The official publication of the presentation is a good occasion to remind
IDA on its silence about the 3rd millennium papers.

``HORS 251'' is a heavy burden on the night-restoration activities, an
extremely damaging nonsense which has to be counterbalanced actively. IDA
could well continue to say that it's not known whether lighting reduces
crime or promotes it, but then it has to say very loudly, that the Home
Office Report 251 by Farrington & Welsh is of no significance, being just
an example of junk science.

Lighting professionals are mostly no experts in statistics. Those who are,
including scientists from various disciplines who have experience in
state-of-the-art data processing, should say them their opinion. I hope
they are such in the IDA leadership. And I beg them to study the
current crime&light papers and formulate a strong standpoint.


Going behind these Paul Marchant's works, which are concise and surely not
controversial:


A superstition that lighting reduces crime is one of the most usual
arguments for more light. A humble remark that it may not be so is not at
all sufficient to stop expansion of pollution of night environment.

I asked David Crawford, who objected to the Barry Clark's updated paper,
in September 2003 to write some critics of it -- if he knows weak points
in the paper, it should be not so difficult for him. We spoke about the
end of 2003, as perpetuating the IDA silence further on would be
untenable, in my view.

It's one year later now, and the silence is still there. Stronger (and
very bad of course, as the lights should be visible to deter criminals...)
lighting is marching on, backed by the false argument.

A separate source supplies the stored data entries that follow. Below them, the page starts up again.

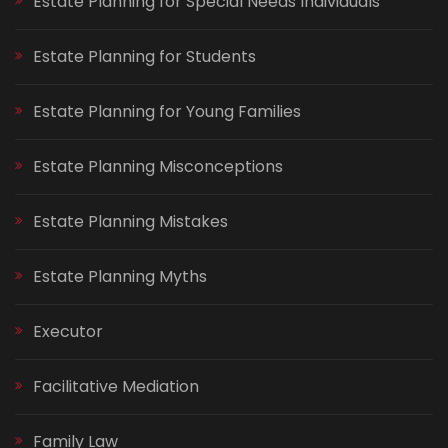
Estate Planning for Special Needs Individuals
Estate Planning for Students
Estate Planning for Young Families
Estate Planning Misconceptions
Estate Planning Mistakes
Estate Planning Myths
Executor
Facilitative Mediation
Family Law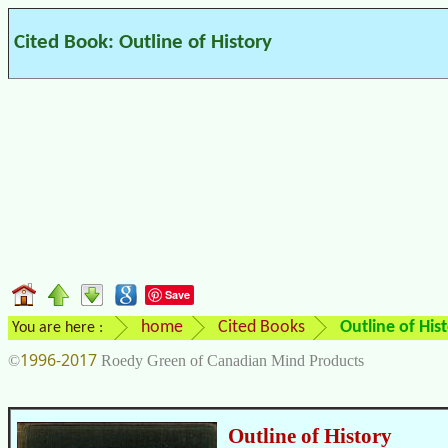
Cited Book: Outline of History
Save
home
Cited Books
Outline of His
You are here :
1996-2017
©
Roedy Green of Canadian Mind Products
Outline of History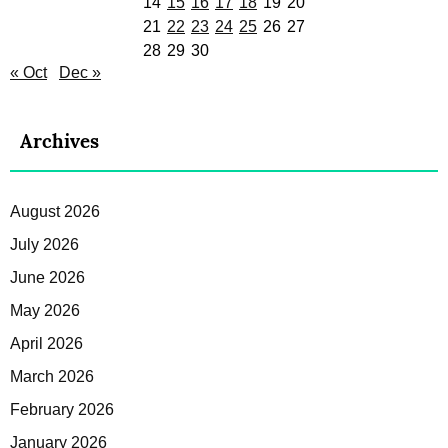
14
15
16
17
18
19
20
21
22
23
24
25
26
27
28
29
30
« Oct
Dec »
Archives
August 2026
July 2026
June 2026
May 2026
April 2026
March 2026
February 2026
January 2026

I see where the problem with Dr. Clark's paper is: it has not the (mostly
hidden, elsewhere) assumption behind, that light is (always) a blessing.
And its outcome is that light at night seems, curiously, to be a poison
damaging the society.

No wonder people, whose life mission was to add light everywhere, feel
uneasy. But they could overcome it. Physicians do work with poisons to
help people. Lighting engineers should work with a similar, cautious
attitude. They would, if the public notion of light as a dangerous stuff
would become common.

Year after year my feeling that light at night is a disastrous phenomenon
grows stronger. So many diseases of our society are at least partly
attributable to it. It's bad to be addict. But we all are -- to artificial
light -- in a never-thought-of extent.

Many thanks to those, who point to it,
and the more to those, who have elaborated their arguments thoroughly.